Meinesgleichen
Aus der weiten Welt der Meinung
Musiktheater Kritik
Durch den gesamten Ligeti-Saal des Mumuth schlingt sich ein weißes Bretterband, in dessen hochgezogenen Schleifen man vorne oder hinten Platz nimmt, versetzt in die Mitte eines Passionsspiels nach Johann Sebastian Bach. Die Johannes Passion - zur einen Hälfte ein abgewandelter römischer Circus, mit Christus (David Park) als todgeweihtem Gladiator, zur anderen eine Riesen-Carrera-Rennbahn mit dem jüdischen Volk auf Wanderschaft in Endlosschleife.
Mit souveräner Stimme und deutlicher Gestik führte der slowakische Tenor Richard Tamas als Evangelist durch die Handlung. Sebastjan Vrhovnik aus Slowenien, selbst Studierender bei Johannes Prinz, leitete die Studierenden der Grazer Kunstuni in der Premiere. Während das Orchester bei hintergründig dramatischen Stellen gegen seine Zahmheit extra hätte angefeuert werden müssen, glänzten die opponierenden Chöre der reichen und der armen Juden meist in umsichtig gewählten Tempi.
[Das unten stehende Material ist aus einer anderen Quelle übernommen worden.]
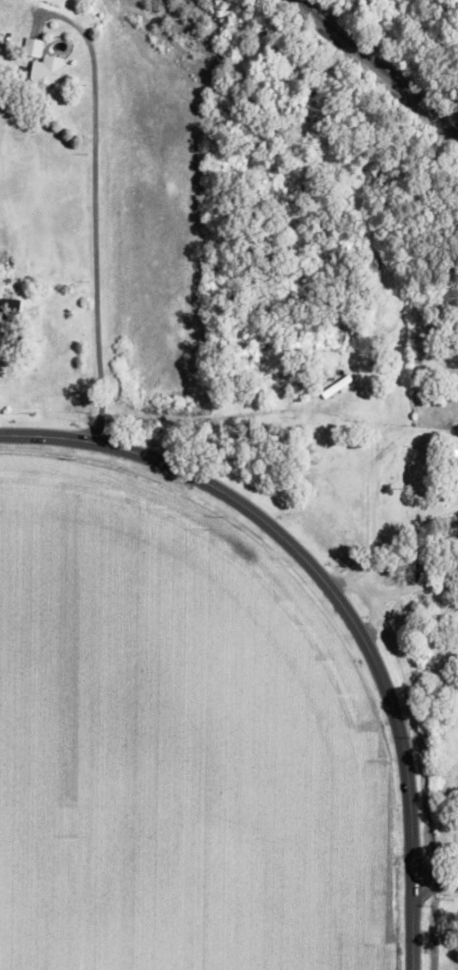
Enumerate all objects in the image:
building: (32, 47)
railway: (380, 65)
building: (47, 70)
road: (89, 208)
building: (4, 337)
road: (367, 382)
road: (350, 582)
road: (416, 589)
road: (338, 595)
road: (437, 884)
Von der zugespitzten Dramatik abgesehen, die sich durch Christian Pöppelreiters Inszenierung ergab, war auch das akustische Erlebnis bemerkenswert: Man war mitten in eine aufgefaserte Polyfonie versetzt, wenn ein Chor auf der Bretterbahn ganz nahe von hinten sang.
Besonders ergreifend gerieten die Chorszenen in der Mitte des Geschehens, als die reichen Juden, unschuldig weiß gekleidet, mit Panamahüten (Ausstattung durch den Mumuth-Architekten Ben van Berkel), gegen Pilatus (Patricio Ramos Pereira) eiferten. Die haltlose, artistische und auf bestialischen Ausdruck abzielende Chromatik Bachs wurde durch die Szene treffend verstärkt, zur Kreuzigung schenkte Pilatus blasphemisch den grinsenden Reichen Wein ein.